Análise: Fortaleza de Enderson é o oposto de Ceni. O medo de perder é maior que a vontade de ganhar

Se o torcedor se acostumou antes a ver um time que corria riscos e jogava em busca da vitória, a partida contra o Bahia foi uma decepção, com uma clara demonstração de time que jogou mais para não perder que para ganhar

Enderson Moreira, técnico do Fortaleza
Legenda: O técnico do Fortaleza, Enderson Moreira, não tem conseguido implementar uma mentalidade vencedora no Fortaleza
Foto: THIAGO GADELHA

Desde que Rogério Ceni assumiu o comando do Fortaleza, uma frase o acompanhou. "Improvável ganhar se não assumimos a possibilidade de perder". Ceni acredita tanto neste pensamento que o tem como um verdadeiro mantra. Tanto que esta frase é a foto de WhatsApp do ex-goleiro. Pois bem. O Fortaleza que o torcedor se acostumou a ver entre 2018 e 2020 é o oposto do que ele vê hoje, sob comando de Enderson Moreira, em que o medo de perder é maior que a vontade de ganhar.

A derrota do Fortaleza para o Bahia, na semifinal da Copa do Nordeste, vai muito além dos pênaltis. Não se trata somente das quatro penalidades convertidas pelos baianos, contra as duas dos cearenses. Mesmo que tivesse vencido nas cobranças da marca da cal, a crítica sobre o Tricolor ocorreria, porque a atuação foi péssima. Simples assim.

Postura

Jogadores do Fortaleza deixam gramado do Castelão
Legenda: Fortaleza enfrentou dificuldades financeiras na temporada 2020
Foto: Thiago Gadelha/SVM

A postura apresentada na Arena Castelão durante os 90 minutos do empate em 0 a 0 no tempo normal foi desanimadora. O Fortaleza jogou com mais medo de perder que com vontade de ganhar. O próprio Enderson, com outras palavras, deixou escapar isso na entrevista coletiva, ao explicar a estratégia para montar o plano de jogo.

"O que a gente buscou foi neutralizar algumas ações do Bahia", disse ele, ao justificar a escalação com três volantes.

Numa semifinal de Nordestão, atuando em casa, o Fortaleza viu o Bahia se impor e ser superior o jogo inteiro. Por outro lado, se limitou a tentar contra-atacar quando possível (sem sucesso).
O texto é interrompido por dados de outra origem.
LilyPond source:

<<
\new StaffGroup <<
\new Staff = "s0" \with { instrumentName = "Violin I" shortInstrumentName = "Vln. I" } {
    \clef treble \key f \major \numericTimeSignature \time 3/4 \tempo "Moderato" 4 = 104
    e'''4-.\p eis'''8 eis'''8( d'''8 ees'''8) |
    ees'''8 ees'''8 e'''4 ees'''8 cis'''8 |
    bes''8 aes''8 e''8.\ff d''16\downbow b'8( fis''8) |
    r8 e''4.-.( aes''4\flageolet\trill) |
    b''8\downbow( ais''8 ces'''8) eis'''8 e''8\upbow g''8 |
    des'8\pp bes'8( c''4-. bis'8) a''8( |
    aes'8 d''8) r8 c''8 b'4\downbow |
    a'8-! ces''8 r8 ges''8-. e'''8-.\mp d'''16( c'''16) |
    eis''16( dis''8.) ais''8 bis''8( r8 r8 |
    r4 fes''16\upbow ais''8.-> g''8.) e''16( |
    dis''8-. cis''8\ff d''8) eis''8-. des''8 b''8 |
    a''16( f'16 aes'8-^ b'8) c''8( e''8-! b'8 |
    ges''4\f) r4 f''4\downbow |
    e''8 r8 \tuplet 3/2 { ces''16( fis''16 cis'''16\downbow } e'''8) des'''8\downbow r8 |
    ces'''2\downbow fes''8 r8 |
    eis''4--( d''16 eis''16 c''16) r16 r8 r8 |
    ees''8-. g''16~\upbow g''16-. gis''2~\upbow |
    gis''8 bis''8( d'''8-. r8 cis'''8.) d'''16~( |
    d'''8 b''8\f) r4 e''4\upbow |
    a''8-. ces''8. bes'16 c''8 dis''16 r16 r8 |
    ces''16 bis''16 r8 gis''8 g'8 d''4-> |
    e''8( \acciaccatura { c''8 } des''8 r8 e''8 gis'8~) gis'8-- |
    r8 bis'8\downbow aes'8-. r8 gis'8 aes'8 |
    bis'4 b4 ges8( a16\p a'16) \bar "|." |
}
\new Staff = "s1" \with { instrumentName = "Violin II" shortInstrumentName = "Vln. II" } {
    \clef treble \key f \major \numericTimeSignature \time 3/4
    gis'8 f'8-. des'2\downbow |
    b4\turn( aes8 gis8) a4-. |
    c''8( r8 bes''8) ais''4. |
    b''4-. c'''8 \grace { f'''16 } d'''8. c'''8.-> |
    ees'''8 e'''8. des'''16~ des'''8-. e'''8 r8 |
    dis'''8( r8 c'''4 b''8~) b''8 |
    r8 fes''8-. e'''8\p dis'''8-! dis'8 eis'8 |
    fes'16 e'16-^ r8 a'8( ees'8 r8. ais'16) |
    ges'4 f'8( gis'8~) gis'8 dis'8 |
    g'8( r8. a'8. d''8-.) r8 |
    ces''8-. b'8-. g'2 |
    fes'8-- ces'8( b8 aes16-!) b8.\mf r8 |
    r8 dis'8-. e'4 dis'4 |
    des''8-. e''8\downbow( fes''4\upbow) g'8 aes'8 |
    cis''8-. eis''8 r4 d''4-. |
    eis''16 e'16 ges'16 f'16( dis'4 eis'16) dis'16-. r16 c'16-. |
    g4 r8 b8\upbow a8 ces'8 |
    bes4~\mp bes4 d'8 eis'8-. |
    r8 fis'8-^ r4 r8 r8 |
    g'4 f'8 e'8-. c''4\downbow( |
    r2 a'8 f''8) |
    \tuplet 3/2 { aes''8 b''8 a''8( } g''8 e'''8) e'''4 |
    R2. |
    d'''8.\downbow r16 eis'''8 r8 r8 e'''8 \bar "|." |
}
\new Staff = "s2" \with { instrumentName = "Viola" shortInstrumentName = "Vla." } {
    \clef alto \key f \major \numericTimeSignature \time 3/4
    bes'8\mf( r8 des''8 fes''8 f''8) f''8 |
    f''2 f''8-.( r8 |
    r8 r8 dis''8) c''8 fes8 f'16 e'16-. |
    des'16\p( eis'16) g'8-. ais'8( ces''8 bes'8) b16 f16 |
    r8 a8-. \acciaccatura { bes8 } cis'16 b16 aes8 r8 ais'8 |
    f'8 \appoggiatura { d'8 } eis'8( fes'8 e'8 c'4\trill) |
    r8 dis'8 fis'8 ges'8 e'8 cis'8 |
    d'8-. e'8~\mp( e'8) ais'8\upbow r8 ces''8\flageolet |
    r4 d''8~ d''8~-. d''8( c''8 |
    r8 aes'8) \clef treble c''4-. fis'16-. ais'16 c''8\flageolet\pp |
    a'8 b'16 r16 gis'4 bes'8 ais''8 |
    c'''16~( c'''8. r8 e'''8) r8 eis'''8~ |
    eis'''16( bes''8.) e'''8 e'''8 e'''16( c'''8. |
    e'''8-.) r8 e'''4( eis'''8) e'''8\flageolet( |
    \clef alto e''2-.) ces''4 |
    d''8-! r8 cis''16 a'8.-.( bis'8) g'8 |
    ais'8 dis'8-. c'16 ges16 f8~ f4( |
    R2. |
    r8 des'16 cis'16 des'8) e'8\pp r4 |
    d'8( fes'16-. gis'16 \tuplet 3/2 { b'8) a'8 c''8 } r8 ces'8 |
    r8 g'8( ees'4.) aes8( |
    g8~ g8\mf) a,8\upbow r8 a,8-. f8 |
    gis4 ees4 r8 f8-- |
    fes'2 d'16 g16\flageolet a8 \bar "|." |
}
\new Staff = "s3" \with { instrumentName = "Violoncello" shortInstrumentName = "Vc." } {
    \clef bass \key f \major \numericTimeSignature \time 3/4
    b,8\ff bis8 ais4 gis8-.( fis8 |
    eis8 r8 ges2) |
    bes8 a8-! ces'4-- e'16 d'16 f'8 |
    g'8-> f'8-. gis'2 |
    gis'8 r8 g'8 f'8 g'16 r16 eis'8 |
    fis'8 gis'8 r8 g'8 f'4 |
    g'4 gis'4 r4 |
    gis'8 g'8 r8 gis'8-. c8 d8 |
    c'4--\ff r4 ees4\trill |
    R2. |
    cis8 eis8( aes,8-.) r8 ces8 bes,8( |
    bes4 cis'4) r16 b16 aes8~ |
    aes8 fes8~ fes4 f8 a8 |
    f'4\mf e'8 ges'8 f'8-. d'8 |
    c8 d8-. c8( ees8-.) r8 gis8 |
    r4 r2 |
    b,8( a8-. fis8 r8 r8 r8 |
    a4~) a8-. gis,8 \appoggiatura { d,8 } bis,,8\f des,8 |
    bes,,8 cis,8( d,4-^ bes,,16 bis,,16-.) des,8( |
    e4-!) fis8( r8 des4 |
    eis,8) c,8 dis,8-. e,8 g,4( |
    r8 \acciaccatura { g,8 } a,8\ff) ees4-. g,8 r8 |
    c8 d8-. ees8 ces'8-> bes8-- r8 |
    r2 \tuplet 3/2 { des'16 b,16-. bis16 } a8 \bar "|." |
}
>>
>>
Na metade final do 2º tempo, fez cera para levar o jogo para os pênaltis, assumindo uma postura de quem não queria tentar resolver a parada no tempo normal, algo que o Bahia tentou.

Pegando um recorte mais amplo, o Leão do Pici fez mais partidas ruins que boas. Conseguiu resultados positivos, mas levou pressão de times como 4 de Julho, Caxias, Ypiranga, CSA. A melhor atuação na temporada foi justamente na vitória por 2 a 1 sobre o Bahia, na fase de grupos.

Mentalidade

"O Fortaleza precisa virar a página Rogério Ceni. É preciso seguir em frente". Concordo 100%. Mas uma comparação com o maior treinador da história do clube é inevitável quando foi ele o principal responsável por trazer uma mentalidade vencedora e que contagiou a todos do clube, e que é tão divergente com a mentalidade do atual treinador.

Repito essa palavra: mentalidade. O futebol é cruel com quem não tem mentalidade vencedora.

Não tiro a razão do torcedor, que se acostumou a ver um time que também foi derrotado em vários momentos, mas assumia riscos e jogava para tentar vencer. A minha dúvida é se Enderson é capaz de entregar isso.